Le stress adulte, un catalyseur des maladies auto-immunes
Les répercussions du stress sur le diagnostic des maladies auto-immunes ne se limitent pas à l’enfance. Jusqu’à 80 % des adultes interrogés dans une étude ont rapporté avoir vécu un niveau de stress émotionnel et psychologique anormalement élevé juste avant de recevoir leur diagnostic. Dans ces cas, des variations dans la production d’hormones de stress dérèglent le système immunitaire, conduisant à l’attaque des tissus corporels. Par ailleurs, le diagnostic lui-même peut être une source de stress supplémentaire, alimentant un cercle vicieux d’aggravation de la maladie auto-immune.
Pourquoi cette connexion est-elle si cruciale ?
Les conséquences à long terme des expériences adverses de l’enfance ne se limitent pas aux maladies auto-immunes.

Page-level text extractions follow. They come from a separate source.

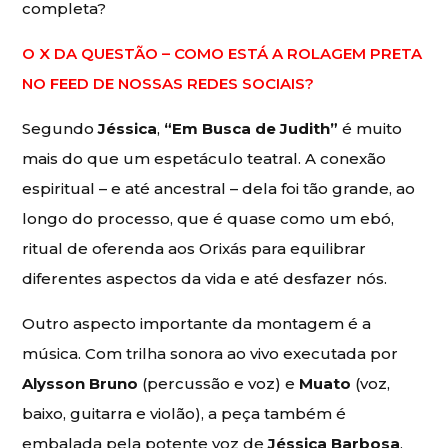
completa?
O X DA QUESTÃO – COMO ESTÁ A ROLAGEM PRETA
NO FEED DE NOSSAS REDES SOCIAIS?
Segundo
Jéssica
,
“Em Busca de Judith”
é muito
mais do que um espetáculo teatral. A conexão
espiritual – e até ancestral – dela foi tão grande, ao
longo do processo, que é quase como um ebó,
ritual de oferenda aos Orixás para equilibrar
diferentes aspectos da vida e até desfazer nós.
Outro aspecto importante da montagem é a
música. Com trilha sonora ao vivo executada por
Alysson Bruno
(percussão e voz) e
Muato
(voz,
baixo, guitarra e violão), a peça também é
embalada pela potente voz de
Jéssica Barbosa
,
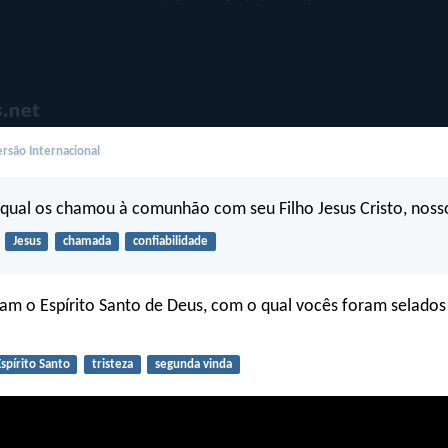
rsão Internacional
o qual os chamou à comunhão com seu Filho Jesus Cristo, noss
Jesus
chamada
confiabilidade
am o Espírito Santo de Deus, com o qual vocês foram selados 
spírito Santo
tristeza
segunda vinda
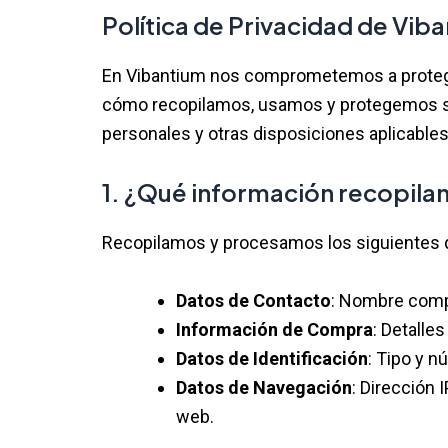
Ir
Política de Privacidad de Vib
al
contenido
En Vibantium nos comprometemos a proteger 
cómo recopilamos, usamos y protegemos su
personales y otras disposiciones aplicables
1. ¿Qué información recopil
Recopilamos y procesamos los siguientes d
Datos de Contacto
: Nombre compl
Información de Compra
: Detalle
Datos de Identificación
: Tipo y 
Datos de Navegación
: Dirección 
web.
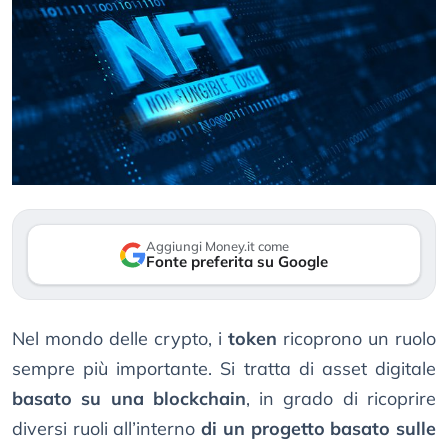
Aggiungi Money.it come
Fonte preferita su Google
Nel mondo delle crypto, i
token
ricoprono un ruolo
sempre più importante. Si tratta di asset digitale
basato su una blockchain
, in grado di ricoprire
diversi ruoli all’interno
di un progetto basato sulle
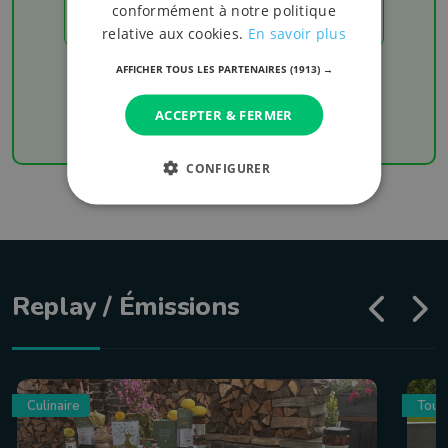
conformément à notre politique
LES RÉSULTATS
relative aux cookies.
En savoir plus
AFFICHER TOUS LES PARTENAIRES
(1913) →
Chaque week-end retrouvez les derniers
résultats de votre équipe favorite
ACCEPTER & FERMER
CONFIGURER
Replay / Émissions
Culinaire
Tour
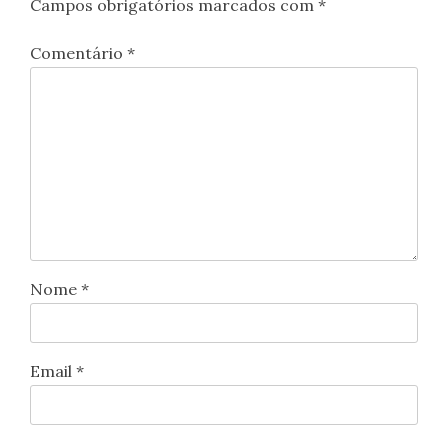
Campos obrigatórios marcados com
*
Comentário
*
Nome
*
Email
*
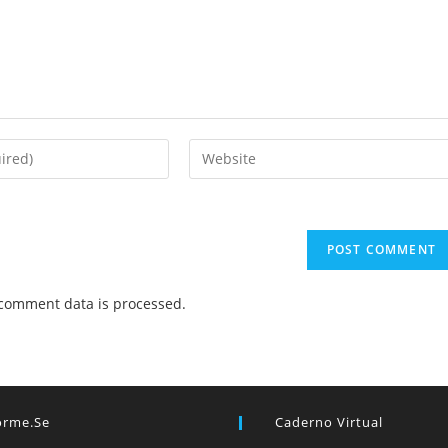
Enter
your
website
URL
(optional)
comment data is processed.
orme.se
Caderno Virtual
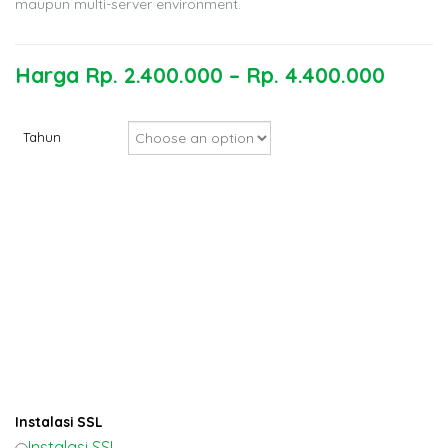
maupun multi-server environment.
Harga
Rp.
2.400.000
–
Rp.
4.400.000
Tahun
Instalasi SSL
Instalasi SSL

Les personnes ayant vécu de tels traumatismes sont également plus susceptibles de développer des addictions, des troubles de santé mentale, de faire des tentatives de suicide et de souffrir d’autres problèmes de santé, comme des crises cardiaques. Cela démontre l’interconnexion profonde entre notre santé physique, mentale, psychologique, spirituelle et sociale. Pour une approche globale du bien-être, il est essentiel que les professionnels de santé comprennent cette complexité et que les thérapies proposées s’attaquent aux causes sous-jacentes et aux facteurs contributifs, en considérant la personne dans sa globalité.
Les personnes ayant un historique d’EAC présentent des facteurs de risque différents et méritent une prise en charge médicale adaptée. Le traitement des maladies auto-immunes chez ces individus pourrait bénéficier grandement de la prise en compte de leur passé, un aspect souvent négligé, tout comme les enjeux de santé mentale.
Une approche de médecine fonctionnelle et intégrative, prenant en compte tous les aspects de l’individu, semble être la plus pertinente pour traiter les maladies auto-immunes chez les personnes ayant vécu des EAC. Une telle approche idéale inclurait :
- La prise en compte de la génétique individuelle.
- L’optimisation de l’alimentation.
- L’identification et le traitement des infections sous-jacentes.
- L’amélioration de la santé intestinale par l’optimisation de la digestion et du microbiome.
- La modulation du système immunitaire.
- La réduction de l’exposition environnementale à des substances perturbant le système immunitaire.
- L’équilibrage hormonal.
Elle aborderait également les dimensions de santé mentale liées à l’auto-immunité :
- Éduquer et autonomiser les patients dans la gestion du stress.
- Enseigner des stratégies d’adaptation efficaces.
- Traiter spécifiquement l’anxiété, la dépression, les traumatismes et autres problèmes de santé mentale.
- Encourager la connexion avec d’autres personnes partageant des parcours similaires, afin de favoriser l’apprentissage mutuel auprès d’experts et d’autres patients.